I don't want to keep doing this
I've been denying the fact that I have a problem for about 5 years now. I've never once thrown up. I'm "not" a bulimic. My sister has been in and out of ED inpatient/outpatient programs for the last 8 years of my life and I have so wanted to not be associated. But the truth is that I am an exercise bulimic. I compulsively exercise and count calories and I am miserable. Food and exercise have taken over too much of my life and I want it back. I am scared to death of losing control but I can't think about anything but my weight and food and how I'm going to burn all those calories. I hurt my foot somehow (probably overexercising) and now I"m panicking at the prospect of not being able to work out any more. I've been doing other things to work muscles and get some movement (because I do like exercise too) but it's not enough to satisfy that compulsive part of me that says I must burn the calories.
I want a way out, but I'm scared the people I know will judge me.
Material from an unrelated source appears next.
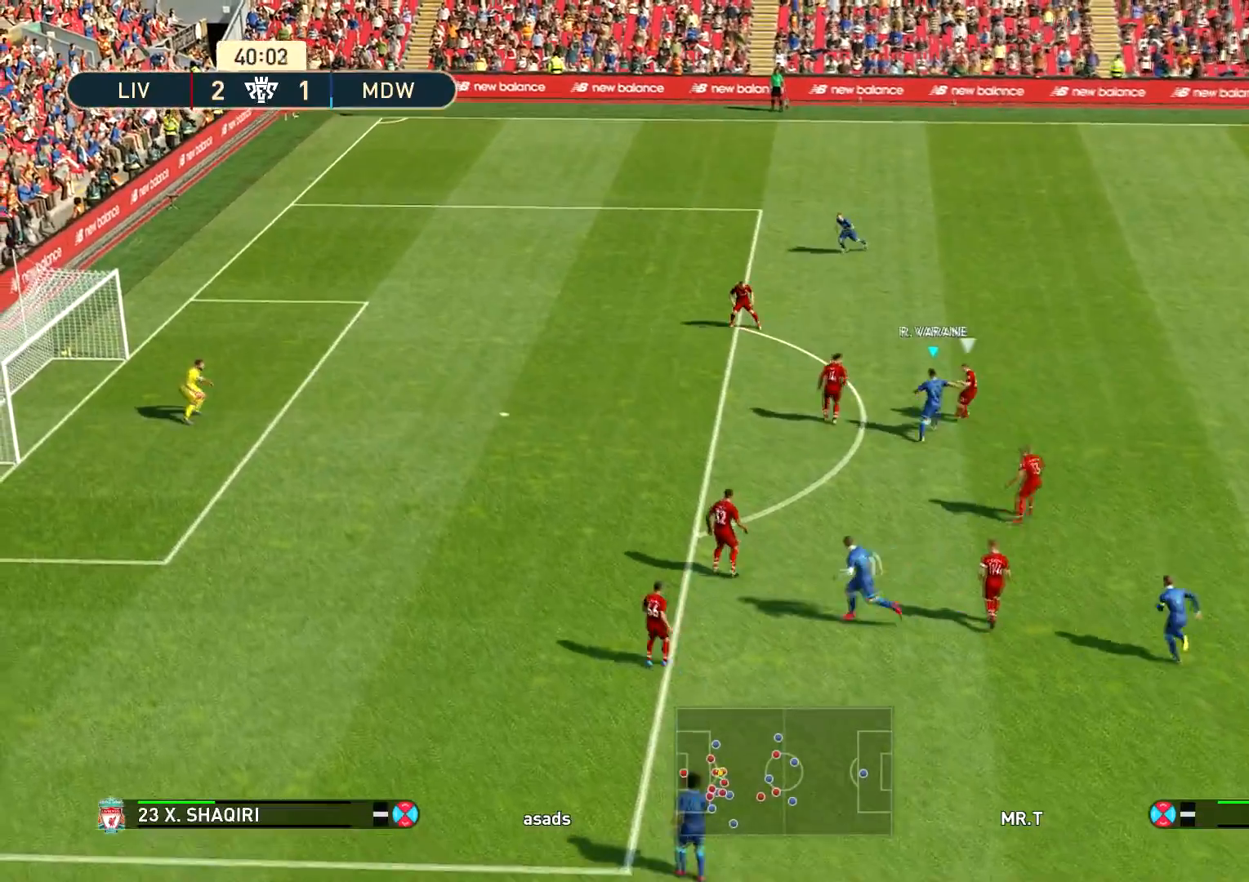
{"buttons": ["R1"], "left_stick": "up-left", "right_stick": "center", "events": []}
I have to tell someone else so I can get help but I don't know how to bring it up.
My fiance knows and he's supportive but he's 4 1/2 hours away, I'm lonely, I can't talk to my family and I'm so overwhelmed and stressed that the problem is worse than it's ever been. This isn't life! I don't want to live this way...
I am praying for the strength to just stop - maybe an injury is God's way of giving me a no excuses way out...
I just pray that I can do the next thing that is moving towards wholeness, and then the next thing after that, and maybe at some point I will crawl out of this monstrous hole I'm in.